Ricordarsi di vivere. Lorenzo Anzini e la morte come metafora di consapevolezza e libertà

Un’esperienza iniziatica che diluisce l’appeal drammatico del Memento mori in un momento di rinascita: ecco la mostra Memento vivi alla Galleria Zamagni di Rimini, a cura di Chiara Canali.

Il protagonista dell’evento, visitabile fino al 29 novembre 2025, è Lorenzo Anzini, riminese, classe 1984, ben delineato nella ricerca estetica da Chiara Canali, curatrice della personale, autrice del testo critico in catalogo, che lo inserisce nella visione di un rito di passaggio, come autore di una dichiarazione di resistenza poetica, il ricordarsi di vivere e di vivere bene, anche in un tempo di guerre, conflitti, disorientamento e incertezza. Sempre dalla lettura del testo in catalogo, Canali identifica il Memento vivi non come una negazione della morte, ma  come il suo superamento. 

Un progetto importante che raccoglie e intreccia, in oltre 50 lavori, i tre principali filoni della ricerca pittorica dell’artista: le Maschere, i Vasoterici (vasi e fiori) e le Balene.

Le Maschere, giusto per offrire una guida al pubblico, potrebbero riferirsi alla danza dialettica tra vero/non vero e detto/non detto che ogni persona porta con sé, nella propria interiorità, oltre lo spazio pubblico della relazione, mentre i Vasoterici alluderebbero alla sostanziale chimica, potenza quasi alchemica, tra elementi naturali e, così, le Balene, alla profondità abissale dell’inconscio umano.

Ad ogni modo, la lettura delle opere di Lorenzo Anzini è di non facile soluzione, ragion per cui è l’autore a rispondere ad alcune domande sul significato profondo che si cela oltre la superficie delle opere.

Anzini, la vita di oggi, contemporanea, è scandita da un tempo della fretta. Qual è il tempo della consapevolezza e, quindi, del Memento vivi?

Memento vivi è l’altro lato della vita. Immagini di vivere nello stupore del riflesso e di perdere le certezze che siamo soliti inseguire, è l’elogio del caos, inteso come condizione astratta, non come consuetudine. Memento vivi è ciò che più diamo per scontato, vivere, appunto.

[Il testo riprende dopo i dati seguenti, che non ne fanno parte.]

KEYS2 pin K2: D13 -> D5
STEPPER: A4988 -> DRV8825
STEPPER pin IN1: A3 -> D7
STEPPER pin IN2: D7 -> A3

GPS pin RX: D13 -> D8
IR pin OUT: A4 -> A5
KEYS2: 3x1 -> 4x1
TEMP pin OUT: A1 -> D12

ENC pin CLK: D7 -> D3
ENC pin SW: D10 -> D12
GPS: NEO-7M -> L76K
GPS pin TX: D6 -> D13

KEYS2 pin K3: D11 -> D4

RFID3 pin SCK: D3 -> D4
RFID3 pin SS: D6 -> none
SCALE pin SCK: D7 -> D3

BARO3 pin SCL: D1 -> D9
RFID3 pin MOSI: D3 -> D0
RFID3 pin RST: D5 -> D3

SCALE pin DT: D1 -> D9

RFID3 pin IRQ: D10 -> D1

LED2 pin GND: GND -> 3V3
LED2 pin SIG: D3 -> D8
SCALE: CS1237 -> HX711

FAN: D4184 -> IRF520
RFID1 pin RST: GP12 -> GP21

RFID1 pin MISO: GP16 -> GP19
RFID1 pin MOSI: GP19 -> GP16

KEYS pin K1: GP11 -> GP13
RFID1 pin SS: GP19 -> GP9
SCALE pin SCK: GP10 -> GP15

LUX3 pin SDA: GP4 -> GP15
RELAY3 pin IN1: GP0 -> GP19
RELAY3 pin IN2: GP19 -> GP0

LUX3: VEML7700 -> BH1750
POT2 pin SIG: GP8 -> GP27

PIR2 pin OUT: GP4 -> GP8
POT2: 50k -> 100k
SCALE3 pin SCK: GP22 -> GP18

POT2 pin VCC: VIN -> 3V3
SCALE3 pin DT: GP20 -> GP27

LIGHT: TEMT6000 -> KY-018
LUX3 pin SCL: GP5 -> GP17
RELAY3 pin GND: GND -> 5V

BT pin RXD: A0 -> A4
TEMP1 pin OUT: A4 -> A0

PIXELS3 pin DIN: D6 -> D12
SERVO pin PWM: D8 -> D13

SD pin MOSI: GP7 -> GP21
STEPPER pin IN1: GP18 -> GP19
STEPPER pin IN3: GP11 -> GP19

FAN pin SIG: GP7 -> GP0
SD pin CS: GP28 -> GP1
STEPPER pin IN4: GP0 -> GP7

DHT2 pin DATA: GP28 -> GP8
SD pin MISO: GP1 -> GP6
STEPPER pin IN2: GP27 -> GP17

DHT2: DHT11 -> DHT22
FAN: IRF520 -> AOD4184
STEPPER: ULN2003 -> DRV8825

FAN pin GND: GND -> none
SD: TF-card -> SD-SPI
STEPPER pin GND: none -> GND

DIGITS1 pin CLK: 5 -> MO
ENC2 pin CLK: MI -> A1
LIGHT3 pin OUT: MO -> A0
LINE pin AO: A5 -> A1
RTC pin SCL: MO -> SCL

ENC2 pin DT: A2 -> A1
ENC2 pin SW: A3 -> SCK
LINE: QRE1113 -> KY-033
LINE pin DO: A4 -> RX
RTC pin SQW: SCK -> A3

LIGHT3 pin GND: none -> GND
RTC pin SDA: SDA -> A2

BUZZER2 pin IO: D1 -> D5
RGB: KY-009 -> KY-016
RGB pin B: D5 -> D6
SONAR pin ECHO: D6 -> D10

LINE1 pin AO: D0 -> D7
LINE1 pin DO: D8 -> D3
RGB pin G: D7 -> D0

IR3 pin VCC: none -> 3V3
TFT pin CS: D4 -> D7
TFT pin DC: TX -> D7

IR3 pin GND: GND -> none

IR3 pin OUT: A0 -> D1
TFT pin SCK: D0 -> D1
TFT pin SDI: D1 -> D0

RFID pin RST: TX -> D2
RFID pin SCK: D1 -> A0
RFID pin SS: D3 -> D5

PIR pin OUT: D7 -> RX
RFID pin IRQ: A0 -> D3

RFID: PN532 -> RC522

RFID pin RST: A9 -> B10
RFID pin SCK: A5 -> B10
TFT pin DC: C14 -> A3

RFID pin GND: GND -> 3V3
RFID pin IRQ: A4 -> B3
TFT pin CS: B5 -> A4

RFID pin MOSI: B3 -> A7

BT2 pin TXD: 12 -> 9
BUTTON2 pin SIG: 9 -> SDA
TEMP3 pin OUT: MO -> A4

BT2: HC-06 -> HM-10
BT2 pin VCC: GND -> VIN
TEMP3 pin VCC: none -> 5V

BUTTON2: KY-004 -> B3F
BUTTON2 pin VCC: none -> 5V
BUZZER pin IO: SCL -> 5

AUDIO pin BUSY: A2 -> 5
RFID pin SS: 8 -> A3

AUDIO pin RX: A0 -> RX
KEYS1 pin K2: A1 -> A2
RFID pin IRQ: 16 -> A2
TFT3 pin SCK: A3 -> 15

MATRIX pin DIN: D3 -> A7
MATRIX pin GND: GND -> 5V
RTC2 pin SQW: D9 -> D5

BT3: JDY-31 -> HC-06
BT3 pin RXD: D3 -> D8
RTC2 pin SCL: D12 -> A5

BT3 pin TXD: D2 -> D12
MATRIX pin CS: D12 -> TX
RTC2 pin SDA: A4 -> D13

Culturalmente, essendo occidentali e forgiati dal dogma religioso, siamo guidati a vivere in funzione della remissione dei peccati. Nel Memento vivi, si vive per evitarli a priori.

La differenza – la non omologazione – oggi è molto difficile. Da autore, avverte la possibilità e la forza generativa dell’arte? O tutto è già stato detto?

Io vedo l’umanità compiere sempre gli stessi gesti, pur con “abiti generazionali” differenti, ma credo anche che, per quanto si possano fare cose simili, queste non saranno mai uguali. Prenda come esempio i fiocchi di neve. Nei loro frattali non saranno mai uguali. Se li osserva da lontano sembrano simili, ma, avvicinandosi, noterà le variazioni. Anche nell’epoca della riproducibilità tecnica non si arriverà mai alla clonazione.

Credo che il suo sia un percorso di luce, dalla morte alla nascita. Metaforicamente parlando, quale morte ha attraversato perché arrivasse a percepire quella stessa luce che definisce nella sua ricerca?

Ho attraversato il rischio di morte, quella vera, fisica, quando avevo vent’anni. L’essere sopravvissuto ad una malattia mi ha incoraggiato a guardare la vita dal lato opposto dello specchio. Da adulto, se mi concede il termine, ho vissuto una morte esoterica legata al viaggio iniziatico, vivendo un percorso alchemico molto connesso con il concetto di morte-rinascita. 

Crede che l’arte possa essere una sorta di cammino di redenzione in questa ricerca della luce/illuminazione del Memento vivi?

Potrebbe esserlo se ci si pone questo obiettivo e si cerca di lavorare alla propria grande opera, per citare i maestri alchemici del ‘600, ma non è detto che sia per tutti universalmente così. Prima di tutto, credo che l’arte debba rappresentare un luogo di libertà, la destinazione è a discrezione dell’artista.

Qual è il simbolo più forte della sua arte così potentemente metaforica? 

Mi creda, faccio fatica a riassumere la mia ricerca estetica in un simbolo solo, ma ammetto che, dal momento che non ho paura della morte, il teschio mi sia molto affine.

Non c’è nulla di più democratico della morte, appartiene a tutti e tutti dobbiamo confrontarci con essa. Alcuni la temono, comprensibile, ma c’è la possibilità di poterla cavalcare attivamente e non passivamente, di raccogliere da essa una fonte di senso per la vita.